Recorded information:
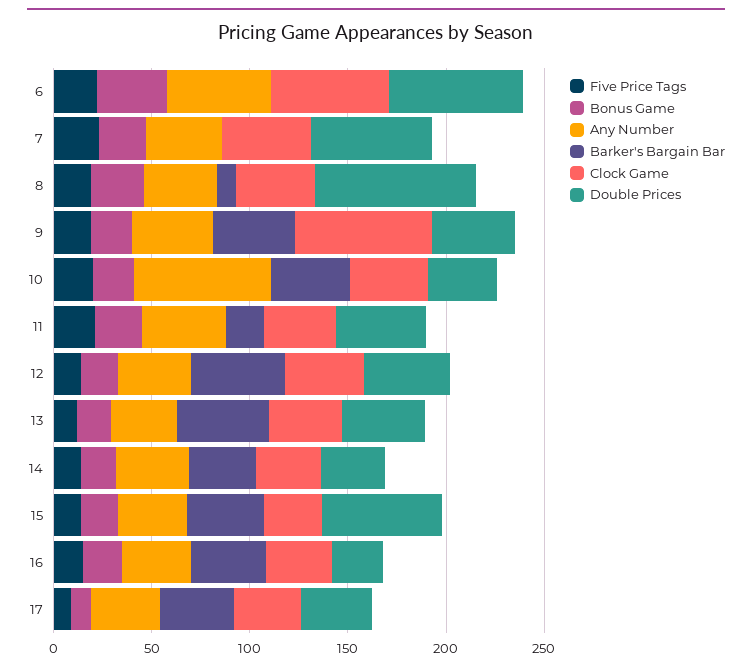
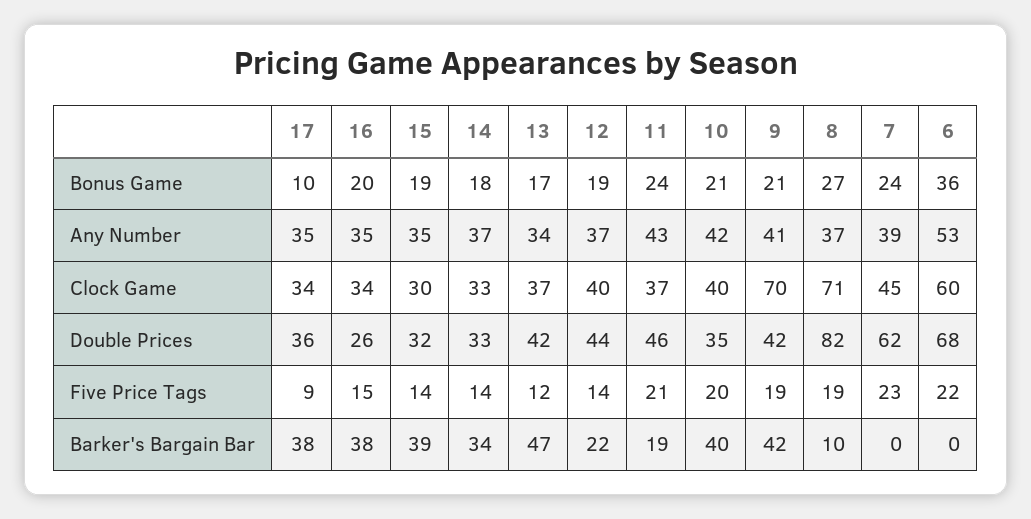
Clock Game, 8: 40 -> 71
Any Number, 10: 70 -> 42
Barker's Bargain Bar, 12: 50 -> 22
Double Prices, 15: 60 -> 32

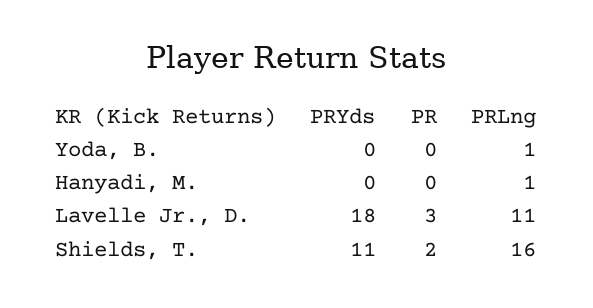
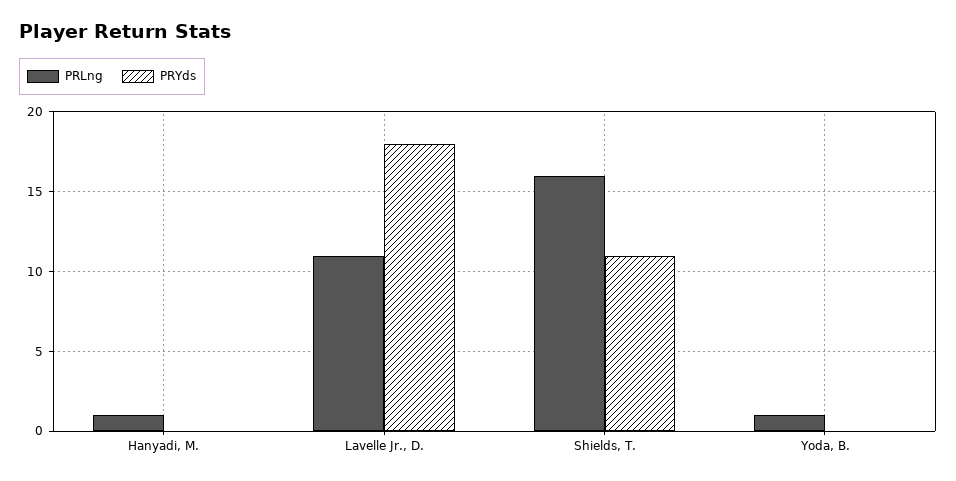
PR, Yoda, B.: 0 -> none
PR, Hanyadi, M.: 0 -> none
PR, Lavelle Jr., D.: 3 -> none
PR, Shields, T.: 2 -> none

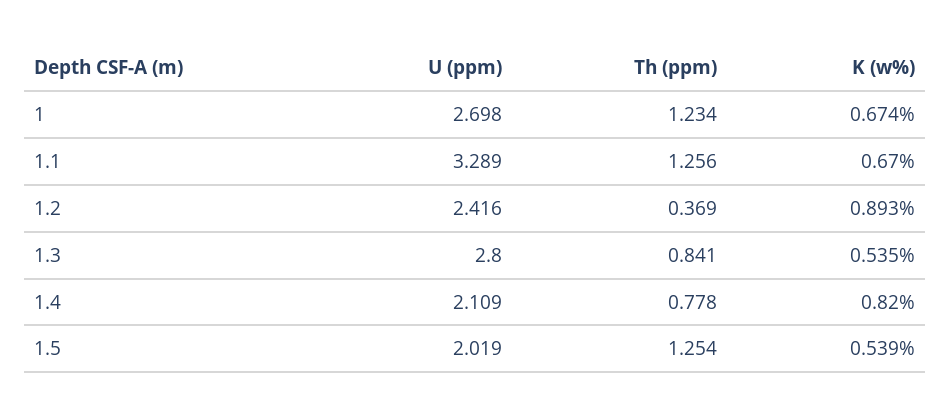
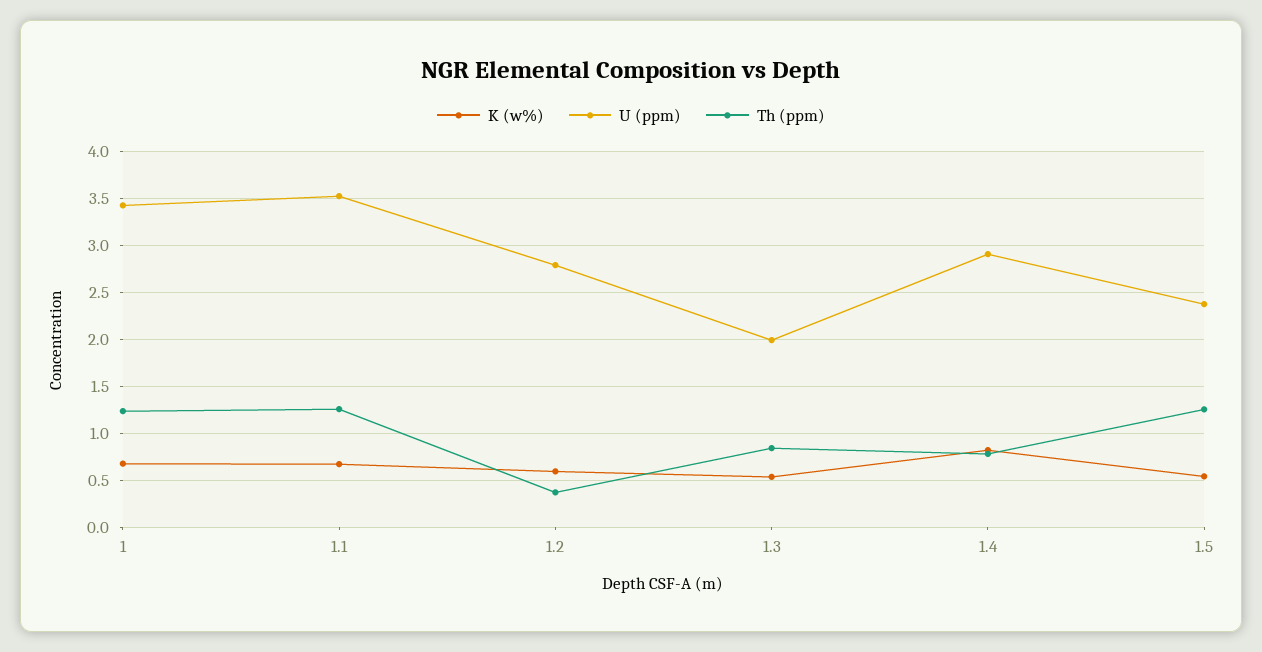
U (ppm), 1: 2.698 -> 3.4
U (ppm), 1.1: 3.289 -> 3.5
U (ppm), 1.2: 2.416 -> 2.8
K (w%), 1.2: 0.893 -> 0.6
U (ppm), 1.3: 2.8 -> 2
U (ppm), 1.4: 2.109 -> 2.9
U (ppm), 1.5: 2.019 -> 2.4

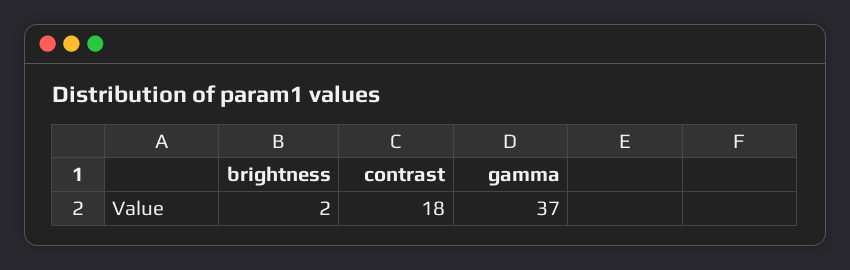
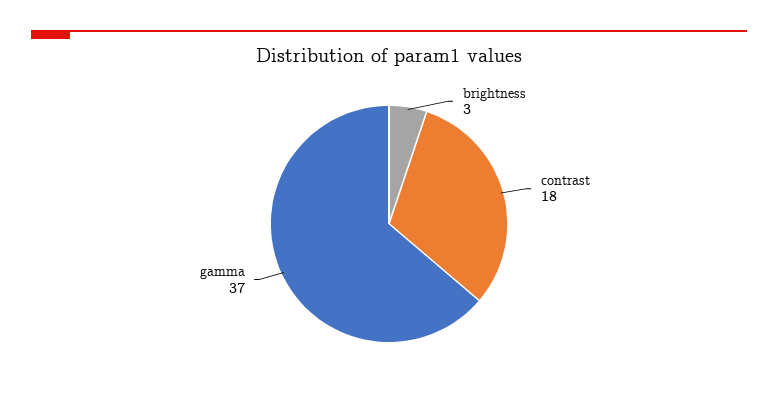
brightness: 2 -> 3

Exercise brief: Start at the top line above and repeat the records verbatim, leaving images out.

Written response:
Clock Game, 8: 40 -> 71
Any Number, 10: 70 -> 42
Barker's Bargain Bar, 12: 50 -> 22
Double Prices, 15: 60 -> 32

PR, Yoda, B.: 0 -> none
PR, Hanyadi, M.: 0 -> none
PR, Lavelle Jr., D.: 3 -> none
PR, Shields, T.: 2 -> none

U (ppm), 1: 2.698 -> 3.4
U (ppm), 1.1: 3.289 -> 3.5
U (ppm), 1.2: 2.416 -> 2.8
K (w%), 1.2: 0.893 -> 0.6
U (ppm), 1.3: 2.8 -> 2
U (ppm), 1.4: 2.109 -> 2.9
U (ppm), 1.5: 2.019 -> 2.4

brightness: 2 -> 3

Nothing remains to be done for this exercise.